---------- Exercise data
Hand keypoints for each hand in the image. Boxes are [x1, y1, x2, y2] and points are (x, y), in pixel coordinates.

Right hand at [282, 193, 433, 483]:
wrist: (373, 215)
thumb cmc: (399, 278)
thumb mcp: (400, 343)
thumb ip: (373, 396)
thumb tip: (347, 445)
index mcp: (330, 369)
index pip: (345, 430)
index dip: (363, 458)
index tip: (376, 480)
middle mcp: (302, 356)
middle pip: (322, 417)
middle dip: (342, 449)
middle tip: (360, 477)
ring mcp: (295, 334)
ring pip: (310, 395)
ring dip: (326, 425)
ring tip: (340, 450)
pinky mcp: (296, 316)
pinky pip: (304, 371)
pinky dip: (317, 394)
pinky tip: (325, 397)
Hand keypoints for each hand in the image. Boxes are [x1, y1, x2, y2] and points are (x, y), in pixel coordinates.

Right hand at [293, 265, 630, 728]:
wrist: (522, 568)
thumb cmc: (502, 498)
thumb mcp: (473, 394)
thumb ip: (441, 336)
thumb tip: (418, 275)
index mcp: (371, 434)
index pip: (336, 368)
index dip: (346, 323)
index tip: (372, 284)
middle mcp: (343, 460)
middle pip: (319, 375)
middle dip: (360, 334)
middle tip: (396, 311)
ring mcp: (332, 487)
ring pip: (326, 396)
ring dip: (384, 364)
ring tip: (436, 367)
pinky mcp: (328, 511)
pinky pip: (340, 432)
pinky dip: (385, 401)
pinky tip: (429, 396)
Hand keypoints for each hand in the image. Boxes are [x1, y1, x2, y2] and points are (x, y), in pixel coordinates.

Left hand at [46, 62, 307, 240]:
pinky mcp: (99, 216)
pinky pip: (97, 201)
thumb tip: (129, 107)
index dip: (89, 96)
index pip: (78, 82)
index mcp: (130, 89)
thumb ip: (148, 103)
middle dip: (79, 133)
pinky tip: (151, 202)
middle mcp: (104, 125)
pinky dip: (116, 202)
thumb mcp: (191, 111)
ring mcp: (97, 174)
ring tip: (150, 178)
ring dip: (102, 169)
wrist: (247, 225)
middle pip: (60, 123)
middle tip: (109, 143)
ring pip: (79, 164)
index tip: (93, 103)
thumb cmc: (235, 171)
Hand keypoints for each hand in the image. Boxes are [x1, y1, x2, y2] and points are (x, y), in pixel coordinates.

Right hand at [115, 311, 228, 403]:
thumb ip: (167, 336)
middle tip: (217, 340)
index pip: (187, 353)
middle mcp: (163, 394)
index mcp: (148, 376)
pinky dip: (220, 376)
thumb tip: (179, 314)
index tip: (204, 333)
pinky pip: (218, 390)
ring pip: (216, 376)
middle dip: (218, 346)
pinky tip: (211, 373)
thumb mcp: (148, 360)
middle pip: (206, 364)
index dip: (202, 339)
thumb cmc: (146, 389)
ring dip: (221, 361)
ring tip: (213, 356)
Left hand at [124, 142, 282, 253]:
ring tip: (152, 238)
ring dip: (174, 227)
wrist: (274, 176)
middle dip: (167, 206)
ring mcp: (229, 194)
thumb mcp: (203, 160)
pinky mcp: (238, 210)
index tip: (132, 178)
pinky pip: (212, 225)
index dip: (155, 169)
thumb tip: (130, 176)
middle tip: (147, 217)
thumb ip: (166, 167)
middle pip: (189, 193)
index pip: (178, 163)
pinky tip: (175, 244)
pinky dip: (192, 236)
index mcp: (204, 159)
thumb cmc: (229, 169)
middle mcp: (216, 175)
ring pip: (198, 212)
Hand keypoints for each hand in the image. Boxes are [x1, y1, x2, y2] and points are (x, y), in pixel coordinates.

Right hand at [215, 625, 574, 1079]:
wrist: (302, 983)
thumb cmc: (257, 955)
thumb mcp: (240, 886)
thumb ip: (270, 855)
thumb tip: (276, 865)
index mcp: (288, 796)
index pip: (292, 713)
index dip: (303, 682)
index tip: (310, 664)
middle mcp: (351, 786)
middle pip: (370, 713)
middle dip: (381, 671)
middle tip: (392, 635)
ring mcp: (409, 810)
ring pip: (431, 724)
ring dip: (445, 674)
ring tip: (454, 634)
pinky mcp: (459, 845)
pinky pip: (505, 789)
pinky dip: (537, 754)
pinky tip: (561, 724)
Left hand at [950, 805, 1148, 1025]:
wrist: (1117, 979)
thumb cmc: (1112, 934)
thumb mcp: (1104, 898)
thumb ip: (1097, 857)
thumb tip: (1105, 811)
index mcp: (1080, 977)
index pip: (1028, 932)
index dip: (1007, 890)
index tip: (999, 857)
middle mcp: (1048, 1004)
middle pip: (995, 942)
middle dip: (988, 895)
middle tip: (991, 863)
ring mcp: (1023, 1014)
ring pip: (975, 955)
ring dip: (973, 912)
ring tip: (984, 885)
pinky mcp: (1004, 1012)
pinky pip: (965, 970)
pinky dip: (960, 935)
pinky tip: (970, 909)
--------------------
* _What the task requires_:
Reproduce the material exactly. Every line must match.

* _Expected answer_:
Hand keypoints for each hand in the image. Boxes are [x1, y1, x2, y2] and points are (x, y), in pixel coordinates.

Right hand at [282, 193, 433, 483]:
wrist: (373, 215)
thumb cmc: (399, 278)
thumb mcp: (400, 343)
thumb ip: (373, 396)
thumb tip: (347, 445)
index mcp: (330, 369)
index pip: (345, 430)
index dip: (363, 458)
index tip: (376, 480)
middle mcp: (302, 356)
middle pip: (322, 417)
middle dip: (342, 449)
middle tip: (360, 477)
ring mcp: (295, 334)
ring pip: (310, 395)
ring dip: (326, 425)
ring tip: (340, 450)
pinky mcp: (296, 316)
pinky pip: (304, 371)
pinky dip: (317, 394)
pinky tip: (325, 397)
Hand keypoints for each hand in the image. Boxes are [x1, y1, x2, y2] and points are (x, y), in pixel coordinates.

Right hand at [293, 265, 630, 728]:
wrist: (522, 568)
thumb cmc: (502, 498)
thumb mcp: (473, 394)
thumb ip: (441, 336)
thumb tip: (418, 275)
index mcp: (371, 434)
index pip: (336, 368)
index dip: (346, 323)
index tip: (372, 284)
middle mcp: (343, 460)
middle pip: (319, 375)
middle dip: (360, 334)
middle tip: (396, 311)
ring mcp: (332, 487)
ring pip: (326, 396)
ring dip: (384, 364)
ring tip: (436, 367)
pinky mcp: (328, 511)
pinky pip: (340, 432)
pinky dip: (385, 401)
pinky tip: (429, 396)
Hand keypoints for each hand in the image. Boxes are [x1, y1, x2, y2] and points are (x, y), in pixel coordinates.

Left hand at [46, 62, 307, 240]:
pinky mcp: (99, 216)
pinky pip: (97, 201)
thumb tip: (129, 107)
index dip: (89, 96)
index pip: (78, 82)
index mcp: (130, 89)
thumb ip: (148, 103)
middle dip: (79, 133)
pinky tip: (151, 202)
middle mcp: (104, 125)
pinky dip: (116, 202)
thumb mcp: (191, 111)
ring mcp: (97, 174)
ring tip: (150, 178)
ring dip: (102, 169)
wrist: (247, 225)
middle pip: (60, 123)
middle tip: (109, 143)
ring pip: (79, 164)
index tip: (93, 103)
thumb cmc: (235, 171)
Hand keypoints for each hand in the image. Boxes are [x1, y1, x2, y2] and points are (x, y), in pixel coordinates.

Right hand at [115, 311, 228, 403]:
thumb ip: (167, 336)
middle tip: (217, 340)
index pip: (187, 353)
middle mcp: (163, 394)
index mcp: (148, 376)
pinky dip: (220, 376)
thumb tip: (179, 314)
index tip: (204, 333)
pinky pip: (218, 390)
ring pip: (216, 376)
middle dip: (218, 346)
pinky tip: (211, 373)
thumb mcp: (148, 360)
middle pip: (206, 364)
index dip: (202, 339)
thumb cmc: (146, 389)
ring dip: (221, 361)
ring tip: (213, 356)
Left hand at [124, 142, 282, 253]:
ring tip: (152, 238)
ring dip: (174, 227)
wrist: (274, 176)
middle dip: (167, 206)
ring mcp: (229, 194)
thumb mcp: (203, 160)
pinky mcp: (238, 210)
index tip: (132, 178)
pinky pip: (212, 225)
index dip: (155, 169)
thumb tip: (130, 176)
middle tip: (147, 217)
thumb ip: (166, 167)
middle pip: (189, 193)
index pip: (178, 163)
pinky tip: (175, 244)
pinky dip: (192, 236)
index mcp: (204, 159)
thumb cmc: (229, 169)
middle mcp: (216, 175)
ring pip: (198, 212)
Hand keypoints for each hand in the image. Boxes are [x1, y1, x2, y2] and points are (x, y), in pixel coordinates.

Right hand at [215, 625, 574, 1079]:
wrist: (302, 983)
thumb cmc: (257, 955)
thumb mcp: (240, 886)
thumb ip: (270, 855)
thumb tip: (276, 865)
index mcp: (288, 796)
index pip: (292, 713)
index dip: (303, 682)
index tip: (310, 664)
middle mcp: (351, 786)
middle pip: (370, 713)
middle dip: (381, 671)
middle tip: (392, 635)
ring mcp: (409, 810)
ring pip: (431, 724)
ring dip: (445, 674)
ring tip: (454, 634)
pinky mcp: (459, 845)
pinky pip: (505, 789)
pinky dip: (537, 754)
pinky tip: (561, 724)
Left hand at [950, 805, 1148, 1025]:
wrist: (1117, 979)
thumb cmc: (1112, 934)
thumb mcp: (1104, 898)
thumb ip: (1097, 857)
thumb tip: (1105, 811)
index mcp: (1080, 977)
index pip: (1028, 932)
index dip: (1007, 890)
index tip: (999, 857)
middle mcp: (1048, 1004)
middle pip: (995, 942)
middle dip: (988, 895)
middle tip: (991, 863)
ring mcp: (1023, 1014)
ring pip: (975, 955)
ring dip: (973, 912)
ring tip: (984, 885)
pinky mcp: (1004, 1012)
pinky pip: (965, 970)
pinky dip: (960, 935)
pinky tip: (970, 909)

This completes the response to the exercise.